— Что на устье Дону-то тихого, — подхватили несколько голосов, —
Песня требовала пространства — длинной дороги и особого душевного лада, но не было пространства, не было лада, и песня сникла. Замолк последний голос на полуслове, и никто не взялся продолжать. Казаки потому и распалили костёр без меры, что не рассчитывали на загаженном месте ночевать, нужды не было, что огонь привлечёт чужих людей.
Побросали последние обломки сундука — вскинулось пламя, далеко высветилась замусоренная стоянка, проявилась в темноте исчерченная провалами телега, открылся огненным боком горшок с дёгтем, развязанные мешки, оружие, шубы. Пришли в движение уходящие в мутный туман тени. Конский всхрап и топот — собирали коней, подтягивали подпруги. Кто завязывал торока, кто искал рогатину — казаки громко, в голос переговаривались.
Легко вскинув себя на лошадь, клеймёный атаман выдернул из земли знамя и взмахнул его бледно-жёлтым в пламени костра полотнищем — кляксой мелькнул грубо намалёванный знак — гордый селезень.
Сдерживая позывы к матерной ругани, метался вокруг костра Мезеня: онучи, развешанные на опрокинутой телеге, исчезли. И топор исчез. И мешок с пожитками обмяк — тут и смотреть нечего.
— Казаки, топор хоть верните! — бубнил Мезеня, но как-то сам себе, без сердца. — Христом богом прошу, топор отдайте! Куда я без топора?!
Казаки торопились оставить засвеченный, не безопасный уже стан и не трудились отвечать.
— Вконец разорили бедного, беспомощного, — прочитал Мезеня то тут, то там, пока вдруг не взвился неподдельной уже злобе: — Куда?! — взрычал он, бросаясь к своему мерину.
Сутулый казак с тёмными, обросшими недельной щетиной щеками наложил на мерина седло и продолжал коня взнуздывать, не обращая внимания на хозяина.
— А ну снимай! — кричал Мезеня, хватая вора за руки.
Казак высвободился, повернулся возразить, но долго говорить не стал — заехал кулаком в челюсть! Мезеня только схватился за щёку. Они уставились друг на друга в упор... И ямщик опустил глаза.
— Мою возьмёшь, — примирительно сказал казак, указывая на понурую лошадь. И та покорно мотнул головой; переступила, припадая на переднюю ногу.
— Хромая! — вскричал Мезеня с прежней свирепостью.
— Угу, — согласился казак. — В правом паху две язвы, лечить надо. На один глаз слепа, ухо порото. На левом окороке тавро — два прута, и на лопатке другое тавро — крест с вилами, и третье ещё тавро — копыте Ну а ты, захочешь, поставишь четвёртое.
Посчитав, видно, что к такой обстоятельной речи ничего уже не добавить, казак, привычно ссутулившись, обратился к бывшему мерину Мезени и похлопал его по шее.
Суматошно бегал между конными Афонька, просительно заглядывал в глаза, заступая дорогу, но тут же отступал и теребил себя за бороду.

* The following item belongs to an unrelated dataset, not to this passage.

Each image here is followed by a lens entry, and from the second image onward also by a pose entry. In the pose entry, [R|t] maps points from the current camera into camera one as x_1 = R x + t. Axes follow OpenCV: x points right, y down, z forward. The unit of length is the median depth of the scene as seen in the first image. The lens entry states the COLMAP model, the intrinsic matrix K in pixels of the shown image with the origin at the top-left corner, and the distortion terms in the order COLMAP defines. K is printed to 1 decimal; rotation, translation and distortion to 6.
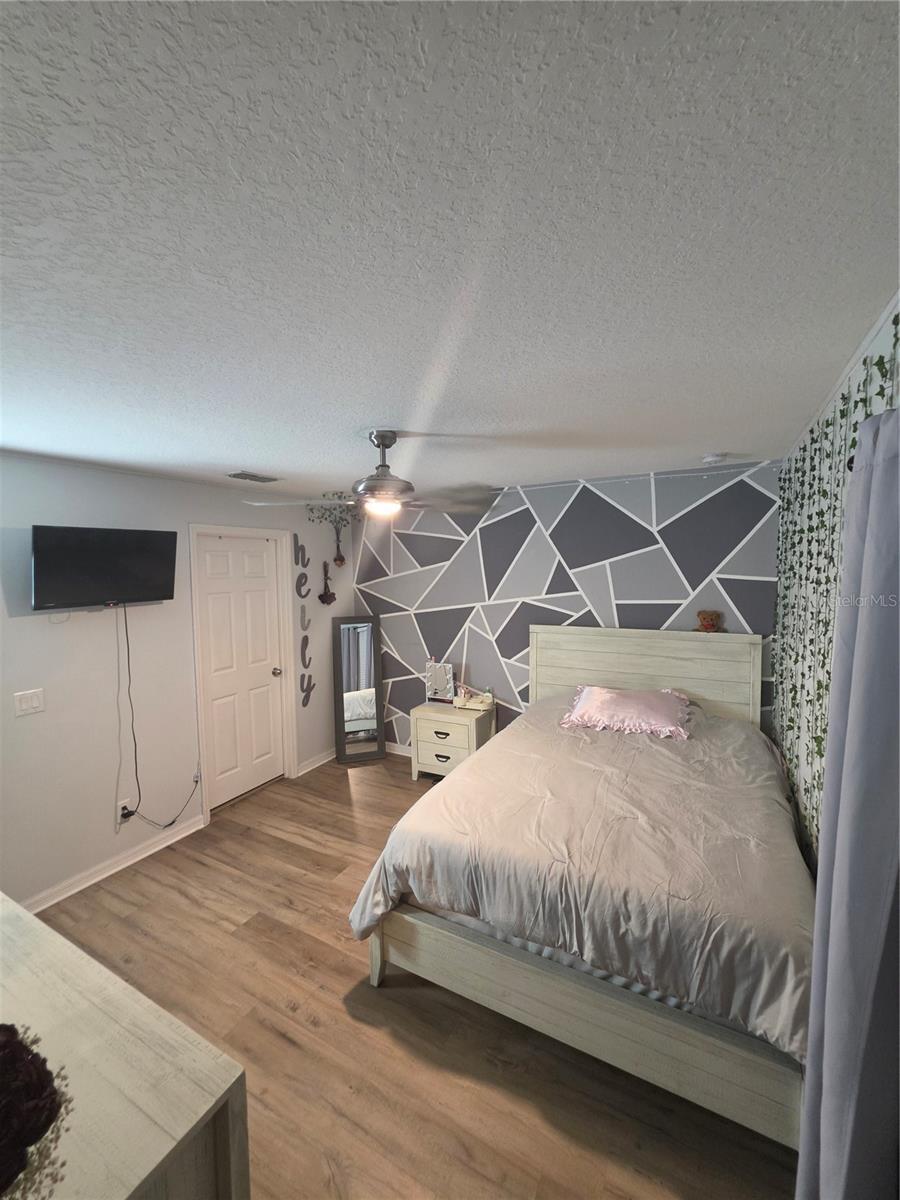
lens RADIAL K [[481.1, 0, 452.2], [0, 481.1, 602.4], [0, 0, 1]] dist [-0.004281, 0.002084]
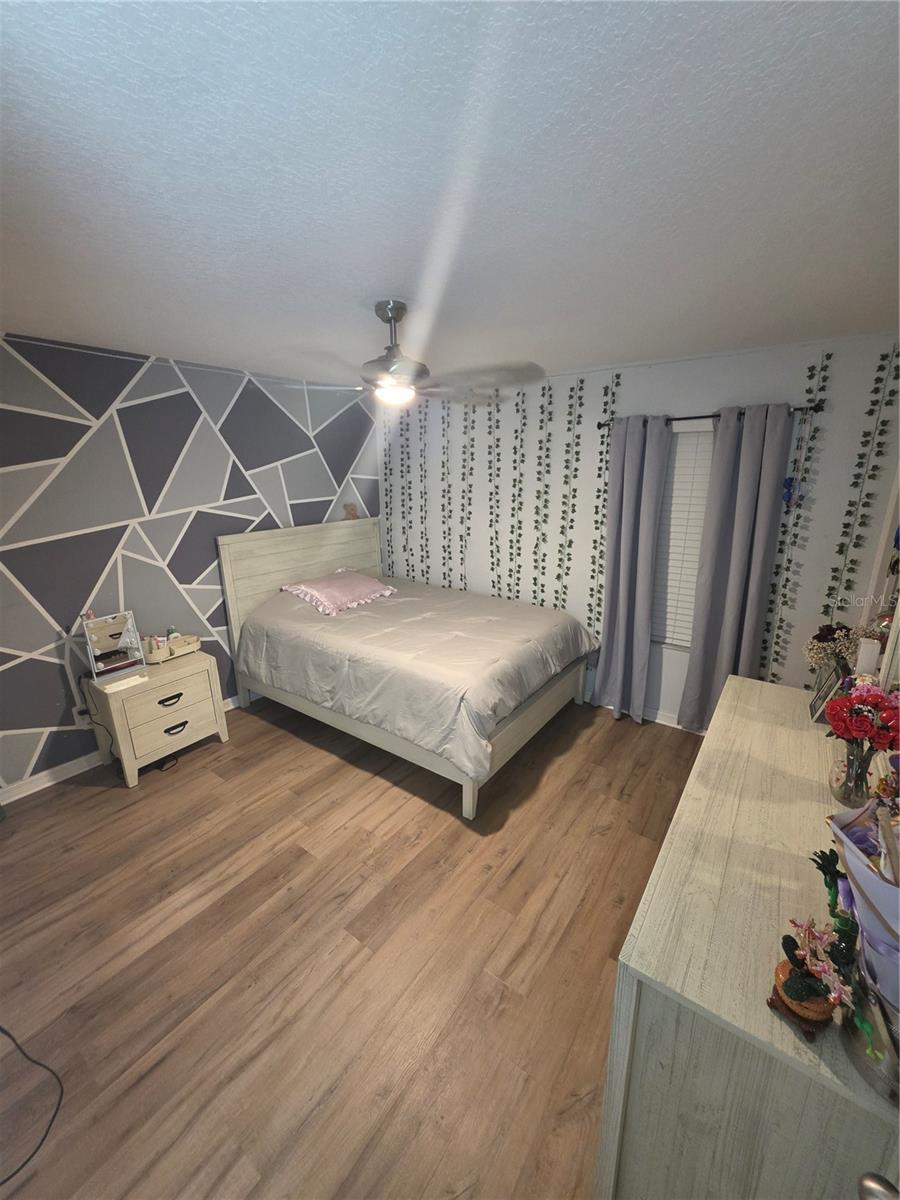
lens RADIAL K [[481.1, 0, 454.8], [0, 481.1, 601.5], [0, 0, 1]] dist [-0.004281, 0.002084]
pose [[0.121879, -0.254064, 0.959477, -0.671938], [0.078111, 0.966141, 0.245906, -0.021060], [-0.989467, 0.044975, 0.137598, 0.477766]]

— Казаки! — истошно возгласил он, когда больше тянуть было нечего — все собирались отъезжать. — Казаки! Я с вами! Чёрта лысого я останусь! Пропадай всё пропадом — на Дон уйду!
— А где ж твоя лошадь? — лениво возразил атаман.

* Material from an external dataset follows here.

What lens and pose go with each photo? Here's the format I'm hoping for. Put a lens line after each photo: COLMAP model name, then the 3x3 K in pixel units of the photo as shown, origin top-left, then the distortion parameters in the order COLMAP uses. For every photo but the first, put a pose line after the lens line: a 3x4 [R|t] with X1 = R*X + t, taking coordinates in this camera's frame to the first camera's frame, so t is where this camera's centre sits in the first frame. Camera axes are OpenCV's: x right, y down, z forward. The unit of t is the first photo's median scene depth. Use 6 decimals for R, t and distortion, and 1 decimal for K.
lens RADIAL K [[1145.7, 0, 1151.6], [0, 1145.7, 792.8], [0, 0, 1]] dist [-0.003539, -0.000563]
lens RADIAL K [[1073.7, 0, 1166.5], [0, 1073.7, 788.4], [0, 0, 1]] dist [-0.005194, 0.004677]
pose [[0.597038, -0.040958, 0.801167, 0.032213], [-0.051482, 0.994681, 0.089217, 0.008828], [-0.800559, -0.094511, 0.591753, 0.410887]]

Об этом Афонька успел подумать. Гнусавое замечание атамана он понял как согласие и коршуном кинулся на хромую и слепую, трижды затаврённую в течение полной превратностей жизни лошадь, которую бросали разбойники. Равнодушная, согласная, казалось бы, с любой участью кобыла тут, однако, прянула. Тогда как Афонька споткнулся о ловко поставленную Мезеней ногу — и в землю! Не отёрши грязного лица, он поднялся под насмешливыми взглядами казаков, помедлил в ошеломлении, словно припоминая, чья очередь драться... И, отбросив всё, опять кинулся к лошади, пытаясь провести Мезеню вихлявым движением. Да куда там! Мезеня своего не упустил — всю злобу вложил в удар — в рожу!
Так что не сразу, не вдруг поднялся на этот раз Афонька — на лице грязная кровянка. Сплюнул с губ какую-то гадость, шатнулся к казакам.
— Дай мне саблю, атаман! Саблю мне, вашу бога душу мать! Саблю мне, топор! — ревел со слезой в голосе Афонька.
С разбитой брови капала кровь. Глаз затёк, Афонька, должно быть, не важно видел, когда тянулся к атаману, — получил. Атаманским сапогом в победную свою, битую-перебитую головушку. И рухнул он навзничь, разбросал руки, ноги, словно на поле брани.
— Достанешь лошадь, приходи, — заметил атаман.